Between 1922 and the beginning of World War II, the affected people were the German-speaking and Ladin-speaking populations of Trentino-Alto Adige, Friulians, and Slovenes and Croats in the Julian March.
The program was later extended to areas annexed during World War II, affecting Slovenes in the Province of Ljubljana, and Croats in Gorski Kotar and coastal Dalmatia, Greeks in the Ionian islands and, to a lesser extent, to the French- and Arpitan-speaking regions of the western Alps (such as the Aosta valley).
On the other hand, other indigenous communities, such as in Lombardy, Venetia and the island of Sardinia, had already undergone cultural and linguistic Italianization starting from an earlier period.
The period of violent persecution of Slovenes in Trieste began with riots on 13 April 1920, which were organised as a retaliation for the assault on the Italian occupying troops by the local Croatian population in the 11 July Split incident.
Many Slovene-owned shops and buildings were destroyed during the riots, which culminated in the burning down of the Narodni dom ("National Home"), the community hall of the Triestine Slovenes, by a group of Italian Fascists, led by Francesco Giunta.
Slovene and Croat societies and sporting and cultural associations had to cease every activity in line with a decision of provincial Fascist secretaries dated 12 June 1927.
[7] Among the notable Slovene émigrés from Trieste were the writers Vladimir Bartol and Josip Ribičič, the legal theorist Boris Furlan, and the architect Viktor Sulčič.
During the Italian annexation of Dalmatia in World War II, Giuseppe Bastianini immediately gave way to a massive and violent Italianization of the annexed provinces: the political secretaries of the fascist party, of the after-work club, of the agricultural consortia and doctors, teachers, municipal employees, midwives were sent to administer them, immediately hated by those whose jobs they took away.
Several factors limited the effects of the Italian policy, namely the adverse nature of the territory (mainly mountains and valleys of difficult access), the difficulty for the Italian-speaking individuals to adapt to a completely different environment and, later on, the alliance between Germany and Italy: under the 1939 South Tyrol Option Agreement, Adolf Hitler and Benito Mussolini determined the status of the German people living in the province.
Following World War II, South Tyrol was one of the first regions to be granted autonomy on the ground of its peculiar linguistic situation; any further attempts at Italianization were formally abandoned.
In 1720, the island of Sardinia was ceded to Alpine House of Savoy, which at the time already controlled a number of other states in the Italian mainland, most notably Piedmont.
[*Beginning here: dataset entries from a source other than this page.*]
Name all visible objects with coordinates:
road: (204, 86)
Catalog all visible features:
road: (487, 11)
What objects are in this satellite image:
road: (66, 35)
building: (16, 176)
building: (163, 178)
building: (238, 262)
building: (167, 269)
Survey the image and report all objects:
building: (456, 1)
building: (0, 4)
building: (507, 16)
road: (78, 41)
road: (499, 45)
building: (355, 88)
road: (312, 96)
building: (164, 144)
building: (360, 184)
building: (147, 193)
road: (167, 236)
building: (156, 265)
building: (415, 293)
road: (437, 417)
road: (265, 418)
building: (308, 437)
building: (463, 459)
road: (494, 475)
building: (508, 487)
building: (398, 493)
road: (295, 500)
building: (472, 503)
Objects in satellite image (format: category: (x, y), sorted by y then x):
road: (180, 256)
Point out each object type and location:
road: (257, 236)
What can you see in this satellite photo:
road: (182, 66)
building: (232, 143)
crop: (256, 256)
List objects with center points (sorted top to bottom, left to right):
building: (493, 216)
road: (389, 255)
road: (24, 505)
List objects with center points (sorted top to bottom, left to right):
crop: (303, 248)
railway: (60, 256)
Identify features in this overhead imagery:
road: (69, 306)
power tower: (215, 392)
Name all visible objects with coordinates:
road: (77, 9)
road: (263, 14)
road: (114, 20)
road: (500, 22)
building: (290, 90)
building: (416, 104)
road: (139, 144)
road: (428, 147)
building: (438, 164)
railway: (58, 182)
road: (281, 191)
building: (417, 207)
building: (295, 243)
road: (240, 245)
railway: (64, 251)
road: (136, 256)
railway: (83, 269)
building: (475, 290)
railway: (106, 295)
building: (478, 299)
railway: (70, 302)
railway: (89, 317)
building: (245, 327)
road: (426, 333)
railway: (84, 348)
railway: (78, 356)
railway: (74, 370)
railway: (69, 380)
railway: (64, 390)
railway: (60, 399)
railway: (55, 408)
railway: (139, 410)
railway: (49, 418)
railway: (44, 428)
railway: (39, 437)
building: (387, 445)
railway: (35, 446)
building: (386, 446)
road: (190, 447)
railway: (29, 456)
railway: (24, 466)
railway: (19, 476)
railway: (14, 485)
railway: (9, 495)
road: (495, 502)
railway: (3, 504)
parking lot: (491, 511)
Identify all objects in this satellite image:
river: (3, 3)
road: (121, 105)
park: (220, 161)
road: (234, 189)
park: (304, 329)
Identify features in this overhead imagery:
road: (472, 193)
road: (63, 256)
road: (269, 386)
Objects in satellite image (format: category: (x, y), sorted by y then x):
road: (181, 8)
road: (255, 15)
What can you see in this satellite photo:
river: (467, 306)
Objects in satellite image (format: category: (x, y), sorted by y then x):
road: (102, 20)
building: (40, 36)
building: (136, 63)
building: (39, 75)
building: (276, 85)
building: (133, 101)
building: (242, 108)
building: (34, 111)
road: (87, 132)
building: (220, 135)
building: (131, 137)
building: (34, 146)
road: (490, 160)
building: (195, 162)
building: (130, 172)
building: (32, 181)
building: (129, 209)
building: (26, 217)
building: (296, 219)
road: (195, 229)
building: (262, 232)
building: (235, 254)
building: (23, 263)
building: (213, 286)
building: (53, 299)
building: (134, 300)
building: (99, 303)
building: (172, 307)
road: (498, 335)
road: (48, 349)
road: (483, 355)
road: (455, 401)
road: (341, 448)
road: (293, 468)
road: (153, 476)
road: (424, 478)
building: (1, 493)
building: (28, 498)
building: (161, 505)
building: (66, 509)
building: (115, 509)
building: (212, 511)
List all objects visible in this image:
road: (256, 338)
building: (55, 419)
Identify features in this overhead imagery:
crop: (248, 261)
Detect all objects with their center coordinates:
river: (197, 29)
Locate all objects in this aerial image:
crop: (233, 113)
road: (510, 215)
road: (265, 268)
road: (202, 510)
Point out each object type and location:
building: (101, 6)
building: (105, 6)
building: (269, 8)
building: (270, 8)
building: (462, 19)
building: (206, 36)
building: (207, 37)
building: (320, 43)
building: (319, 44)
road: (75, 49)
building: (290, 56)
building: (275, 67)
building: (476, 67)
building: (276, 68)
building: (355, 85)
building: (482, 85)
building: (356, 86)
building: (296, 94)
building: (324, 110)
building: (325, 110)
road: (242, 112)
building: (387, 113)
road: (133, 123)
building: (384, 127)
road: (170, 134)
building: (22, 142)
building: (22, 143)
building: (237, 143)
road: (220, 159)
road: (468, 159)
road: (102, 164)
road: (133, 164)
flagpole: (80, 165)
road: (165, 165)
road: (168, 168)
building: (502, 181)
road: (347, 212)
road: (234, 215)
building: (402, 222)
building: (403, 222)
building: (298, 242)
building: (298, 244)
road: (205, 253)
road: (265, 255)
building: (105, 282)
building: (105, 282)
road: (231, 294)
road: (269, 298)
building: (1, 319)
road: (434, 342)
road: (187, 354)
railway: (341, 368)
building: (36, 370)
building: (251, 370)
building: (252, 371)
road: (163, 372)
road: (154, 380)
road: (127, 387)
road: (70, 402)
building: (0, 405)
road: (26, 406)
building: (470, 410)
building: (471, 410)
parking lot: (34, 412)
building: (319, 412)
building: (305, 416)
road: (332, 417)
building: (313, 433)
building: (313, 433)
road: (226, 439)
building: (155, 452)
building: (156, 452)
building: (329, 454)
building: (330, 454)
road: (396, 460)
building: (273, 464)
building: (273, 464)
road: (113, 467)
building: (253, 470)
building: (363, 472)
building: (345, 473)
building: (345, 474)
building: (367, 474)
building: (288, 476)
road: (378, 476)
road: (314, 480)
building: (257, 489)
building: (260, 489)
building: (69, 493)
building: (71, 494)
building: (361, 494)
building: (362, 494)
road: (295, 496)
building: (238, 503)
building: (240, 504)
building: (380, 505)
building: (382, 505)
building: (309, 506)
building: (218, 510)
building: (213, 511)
In fact, the complex linguistic composition of the native islanders, theretofore extraneous to Italian and its cultural sphere, had been previously roofed by Spanish as the prestige language of the upper class for centuries; in this context, Italianization, while difficult at first, was intended as a cultural policy whereby the social and economic structures of the island could become increasingly intertwined with the Mainland and expressly Piedmont, where the Kingdom's central power lay.
[25] The 1847 Perfect Fusion, performed with an assimilationist intent[26] and politically analogous to the Acts of Union between Britain and Ireland, determined the conventional moment wherefrom, according to Antonietta Dettori, the Sardinian language ceased to be regarded as an identity marker of a specific ethnic group, and was instead lumped in with a dialectal conglomerate which, in the Mainland, had long been subordinate to the national language.
[32] After the end of the Second World War, efforts continued to be made to further Italianize the population, with the justification that by doing so, as the principles of the modernization theory ran, the island could rid itself of the "ancient traditional practices" which held it back, regarded as a legacy of barbarism to be disposed of at once in order to join the Mainland's economic growth;[33] Italianization had thus become a mass phenomenon, taking roots in the hitherto predominantly Sardinian-speaking villages.
[38] Research on ethnolinguistic prejudice has pointed to feelings of inferiority amongst the Sardinians in relation with mainlanders and the Italian language, perceived as a symbol of continental superiority and cultural dominance.
[46] A 2012 study conducted by the University of Cagliari and Edinburgh found that the interviewees from Sardinia with the strongest sense of Italian identity were also those expressing the most unfavourable opinion towards Sardinian.
Mussolini informed General Carlo Geloso that the Ionian Islands would form a separate Italian province through a de facto annexation, but the Germans would not approve it.
Finally, on 22 April 1941, after discussions between the German and Italian rulers, Hitler agreed that Italy could proceed with a de facto annexation of the islands.
As soon as the fascist governor Piero Parini had installed himself on Corfu he vigorously began a forced Italianization policy that lasted until the end of the war.
Italian was designated the islands' only official language; a new currency, the Ionian drachma, was introduced with the aim to hamper trade with the rest of Greece, which was forbidden by Parini.